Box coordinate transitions
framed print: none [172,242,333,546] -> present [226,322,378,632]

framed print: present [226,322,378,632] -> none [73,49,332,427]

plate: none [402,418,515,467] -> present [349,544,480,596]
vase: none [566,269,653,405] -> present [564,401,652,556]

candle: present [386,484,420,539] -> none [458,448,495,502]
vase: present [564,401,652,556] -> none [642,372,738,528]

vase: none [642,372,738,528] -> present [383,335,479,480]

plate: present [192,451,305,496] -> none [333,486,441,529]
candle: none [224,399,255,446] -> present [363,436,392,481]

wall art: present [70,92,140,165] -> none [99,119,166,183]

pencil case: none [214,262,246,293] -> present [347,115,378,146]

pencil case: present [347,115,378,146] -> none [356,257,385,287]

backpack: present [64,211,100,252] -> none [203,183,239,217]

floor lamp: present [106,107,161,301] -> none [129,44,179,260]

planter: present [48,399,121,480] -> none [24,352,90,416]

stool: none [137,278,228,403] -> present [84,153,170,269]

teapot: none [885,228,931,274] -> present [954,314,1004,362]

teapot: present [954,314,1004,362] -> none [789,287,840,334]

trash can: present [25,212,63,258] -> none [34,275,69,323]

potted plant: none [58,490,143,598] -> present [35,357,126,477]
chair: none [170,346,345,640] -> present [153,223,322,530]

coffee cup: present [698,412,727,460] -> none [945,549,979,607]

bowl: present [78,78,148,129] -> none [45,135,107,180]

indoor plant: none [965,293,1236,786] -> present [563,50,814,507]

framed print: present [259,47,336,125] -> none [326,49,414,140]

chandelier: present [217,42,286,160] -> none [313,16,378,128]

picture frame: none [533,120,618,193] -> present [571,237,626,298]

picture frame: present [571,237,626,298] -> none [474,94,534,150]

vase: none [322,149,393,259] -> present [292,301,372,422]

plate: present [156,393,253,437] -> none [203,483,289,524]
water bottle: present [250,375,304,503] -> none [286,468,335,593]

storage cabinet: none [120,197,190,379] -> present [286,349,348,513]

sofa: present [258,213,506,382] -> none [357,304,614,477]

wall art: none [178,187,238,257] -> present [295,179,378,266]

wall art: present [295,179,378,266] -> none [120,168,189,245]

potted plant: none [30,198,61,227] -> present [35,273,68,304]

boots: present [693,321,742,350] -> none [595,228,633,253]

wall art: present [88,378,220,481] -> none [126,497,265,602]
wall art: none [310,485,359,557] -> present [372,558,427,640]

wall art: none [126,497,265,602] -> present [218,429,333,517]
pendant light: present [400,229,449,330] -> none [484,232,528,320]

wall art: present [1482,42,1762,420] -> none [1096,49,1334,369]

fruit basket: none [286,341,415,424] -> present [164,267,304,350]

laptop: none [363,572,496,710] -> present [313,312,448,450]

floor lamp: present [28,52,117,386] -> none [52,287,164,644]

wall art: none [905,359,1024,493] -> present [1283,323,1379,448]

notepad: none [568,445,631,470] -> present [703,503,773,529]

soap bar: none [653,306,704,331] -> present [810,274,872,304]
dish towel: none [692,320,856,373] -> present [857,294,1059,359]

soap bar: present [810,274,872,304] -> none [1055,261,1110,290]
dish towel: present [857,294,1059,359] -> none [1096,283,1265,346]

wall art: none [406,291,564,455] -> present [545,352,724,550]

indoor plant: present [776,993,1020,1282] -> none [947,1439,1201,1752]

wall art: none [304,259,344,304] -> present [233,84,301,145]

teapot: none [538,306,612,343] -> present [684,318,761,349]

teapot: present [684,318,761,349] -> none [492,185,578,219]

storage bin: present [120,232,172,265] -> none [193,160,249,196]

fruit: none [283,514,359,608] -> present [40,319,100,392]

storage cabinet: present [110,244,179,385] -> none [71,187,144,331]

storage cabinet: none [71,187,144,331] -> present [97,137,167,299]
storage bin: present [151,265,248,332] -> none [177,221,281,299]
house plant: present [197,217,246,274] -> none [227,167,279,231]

## Aim of the exercise
The response should contain each record above, retyped exactly.

## Answer space
framed print: none [172,242,333,546] -> present [226,322,378,632]

framed print: present [226,322,378,632] -> none [73,49,332,427]

plate: none [402,418,515,467] -> present [349,544,480,596]
vase: none [566,269,653,405] -> present [564,401,652,556]

candle: present [386,484,420,539] -> none [458,448,495,502]
vase: present [564,401,652,556] -> none [642,372,738,528]

vase: none [642,372,738,528] -> present [383,335,479,480]

plate: present [192,451,305,496] -> none [333,486,441,529]
candle: none [224,399,255,446] -> present [363,436,392,481]

wall art: present [70,92,140,165] -> none [99,119,166,183]

pencil case: none [214,262,246,293] -> present [347,115,378,146]

pencil case: present [347,115,378,146] -> none [356,257,385,287]

backpack: present [64,211,100,252] -> none [203,183,239,217]

floor lamp: present [106,107,161,301] -> none [129,44,179,260]

planter: present [48,399,121,480] -> none [24,352,90,416]

stool: none [137,278,228,403] -> present [84,153,170,269]

teapot: none [885,228,931,274] -> present [954,314,1004,362]

teapot: present [954,314,1004,362] -> none [789,287,840,334]

trash can: present [25,212,63,258] -> none [34,275,69,323]

potted plant: none [58,490,143,598] -> present [35,357,126,477]
chair: none [170,346,345,640] -> present [153,223,322,530]

coffee cup: present [698,412,727,460] -> none [945,549,979,607]

bowl: present [78,78,148,129] -> none [45,135,107,180]

indoor plant: none [965,293,1236,786] -> present [563,50,814,507]

framed print: present [259,47,336,125] -> none [326,49,414,140]

chandelier: present [217,42,286,160] -> none [313,16,378,128]

picture frame: none [533,120,618,193] -> present [571,237,626,298]

picture frame: present [571,237,626,298] -> none [474,94,534,150]

vase: none [322,149,393,259] -> present [292,301,372,422]

plate: present [156,393,253,437] -> none [203,483,289,524]
water bottle: present [250,375,304,503] -> none [286,468,335,593]

storage cabinet: none [120,197,190,379] -> present [286,349,348,513]

sofa: present [258,213,506,382] -> none [357,304,614,477]

wall art: none [178,187,238,257] -> present [295,179,378,266]

wall art: present [295,179,378,266] -> none [120,168,189,245]

potted plant: none [30,198,61,227] -> present [35,273,68,304]

boots: present [693,321,742,350] -> none [595,228,633,253]

wall art: present [88,378,220,481] -> none [126,497,265,602]
wall art: none [310,485,359,557] -> present [372,558,427,640]

wall art: none [126,497,265,602] -> present [218,429,333,517]
pendant light: present [400,229,449,330] -> none [484,232,528,320]

wall art: present [1482,42,1762,420] -> none [1096,49,1334,369]

fruit basket: none [286,341,415,424] -> present [164,267,304,350]

laptop: none [363,572,496,710] -> present [313,312,448,450]

floor lamp: present [28,52,117,386] -> none [52,287,164,644]

wall art: none [905,359,1024,493] -> present [1283,323,1379,448]

notepad: none [568,445,631,470] -> present [703,503,773,529]

soap bar: none [653,306,704,331] -> present [810,274,872,304]
dish towel: none [692,320,856,373] -> present [857,294,1059,359]

soap bar: present [810,274,872,304] -> none [1055,261,1110,290]
dish towel: present [857,294,1059,359] -> none [1096,283,1265,346]

wall art: none [406,291,564,455] -> present [545,352,724,550]

indoor plant: present [776,993,1020,1282] -> none [947,1439,1201,1752]

wall art: none [304,259,344,304] -> present [233,84,301,145]

teapot: none [538,306,612,343] -> present [684,318,761,349]

teapot: present [684,318,761,349] -> none [492,185,578,219]

storage bin: present [120,232,172,265] -> none [193,160,249,196]

fruit: none [283,514,359,608] -> present [40,319,100,392]

storage cabinet: present [110,244,179,385] -> none [71,187,144,331]

storage cabinet: none [71,187,144,331] -> present [97,137,167,299]
storage bin: present [151,265,248,332] -> none [177,221,281,299]
house plant: present [197,217,246,274] -> none [227,167,279,231]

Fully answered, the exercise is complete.